**EXCERPT**

● ● ●

Khu Hotel — Another cheap and cheerful design-style hotel in a fantastic location, this property gets high marks for spacious, clean rooms with fun, modern decor and in-room fridge, friendly staff, central location, and price – it looks like a fantastic value for what you get. Clean and comfortable, this looks a great spot to hang your hat for a few nights (in between tapas eating)!
AC Palacio De Santa Paula, Autograph Collection — Located in the former Santa Paula convent and Casa Morisca (a protected building), it’s located on the main avenue in El Centro, Gran Via. A quick walk to the cathedral and pedestrianized area, there’s a gym, sauna, Turkish baths, on-site restaurant and outdoor bar, and modern decor.
Hospes Palacio de los Patos — If staying in a luxuriously converted 19th-century palace sounds good, this is the property for you. The conversion looks beautiful, with white marble staircases blending with contemporary, minimalistic design touches. Beautiful building, lovely gardens, and great massages after a day of exploring!

● ● ●

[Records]

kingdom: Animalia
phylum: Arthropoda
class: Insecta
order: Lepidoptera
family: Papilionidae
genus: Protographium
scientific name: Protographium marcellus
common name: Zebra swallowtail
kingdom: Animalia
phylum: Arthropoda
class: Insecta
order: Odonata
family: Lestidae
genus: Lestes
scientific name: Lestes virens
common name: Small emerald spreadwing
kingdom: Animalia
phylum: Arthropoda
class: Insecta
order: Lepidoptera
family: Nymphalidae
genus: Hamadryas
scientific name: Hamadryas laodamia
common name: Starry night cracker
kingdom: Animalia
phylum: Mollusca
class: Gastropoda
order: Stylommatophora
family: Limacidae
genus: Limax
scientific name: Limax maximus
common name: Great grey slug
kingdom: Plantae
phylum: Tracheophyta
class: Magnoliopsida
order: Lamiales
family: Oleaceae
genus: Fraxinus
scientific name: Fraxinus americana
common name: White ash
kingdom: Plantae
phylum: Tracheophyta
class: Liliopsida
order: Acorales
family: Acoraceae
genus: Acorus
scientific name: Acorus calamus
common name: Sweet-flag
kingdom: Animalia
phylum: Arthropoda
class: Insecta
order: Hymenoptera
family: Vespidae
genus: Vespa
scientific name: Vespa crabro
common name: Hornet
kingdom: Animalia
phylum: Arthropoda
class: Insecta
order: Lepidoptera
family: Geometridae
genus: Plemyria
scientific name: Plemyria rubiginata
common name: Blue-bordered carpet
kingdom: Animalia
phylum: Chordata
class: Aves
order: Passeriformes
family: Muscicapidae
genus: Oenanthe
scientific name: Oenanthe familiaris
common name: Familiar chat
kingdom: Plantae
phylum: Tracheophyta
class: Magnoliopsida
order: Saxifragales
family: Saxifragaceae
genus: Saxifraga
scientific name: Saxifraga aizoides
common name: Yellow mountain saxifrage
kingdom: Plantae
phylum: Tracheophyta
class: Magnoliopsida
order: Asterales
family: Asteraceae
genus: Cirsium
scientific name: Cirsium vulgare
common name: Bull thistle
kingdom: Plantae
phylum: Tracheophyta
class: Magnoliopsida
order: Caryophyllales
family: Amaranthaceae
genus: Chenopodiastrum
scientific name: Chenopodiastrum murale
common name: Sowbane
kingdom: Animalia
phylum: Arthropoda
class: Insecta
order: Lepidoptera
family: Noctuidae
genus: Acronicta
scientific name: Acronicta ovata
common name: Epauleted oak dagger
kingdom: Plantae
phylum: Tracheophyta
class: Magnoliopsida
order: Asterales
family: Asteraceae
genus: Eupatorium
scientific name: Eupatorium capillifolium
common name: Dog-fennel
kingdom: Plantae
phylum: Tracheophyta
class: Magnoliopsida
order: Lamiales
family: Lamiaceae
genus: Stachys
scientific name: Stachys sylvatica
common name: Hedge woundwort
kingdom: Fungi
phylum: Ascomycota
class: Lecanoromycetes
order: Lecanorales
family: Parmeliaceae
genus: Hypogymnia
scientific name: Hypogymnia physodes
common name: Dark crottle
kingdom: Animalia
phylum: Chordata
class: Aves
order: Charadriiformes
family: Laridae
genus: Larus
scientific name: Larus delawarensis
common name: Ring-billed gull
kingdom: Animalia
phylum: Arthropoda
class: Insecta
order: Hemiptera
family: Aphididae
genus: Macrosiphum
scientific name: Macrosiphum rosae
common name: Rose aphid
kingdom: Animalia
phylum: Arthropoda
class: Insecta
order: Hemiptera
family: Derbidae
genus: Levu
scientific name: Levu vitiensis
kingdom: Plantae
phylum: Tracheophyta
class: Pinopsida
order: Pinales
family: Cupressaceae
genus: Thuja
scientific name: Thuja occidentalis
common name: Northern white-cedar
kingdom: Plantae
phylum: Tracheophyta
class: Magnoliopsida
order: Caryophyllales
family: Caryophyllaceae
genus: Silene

● ● ●

**TASK TO CARRY OUT**
From the hotel descriptions above, copy the passage that begins at the words "AC Palacio De" and stops after the words "and modern decor.".

**OUTPUT OF THE EXERCISE**
AC Palacio De Santa Paula, Autograph Collection — Located in the former Santa Paula convent and Casa Morisca (a protected building), it’s located on the main avenue in El Centro, Gran Via. A quick walk to the cathedral and pedestrianized area, there’s a gym, sauna, Turkish baths, on-site restaurant and outdoor bar, and modern decor.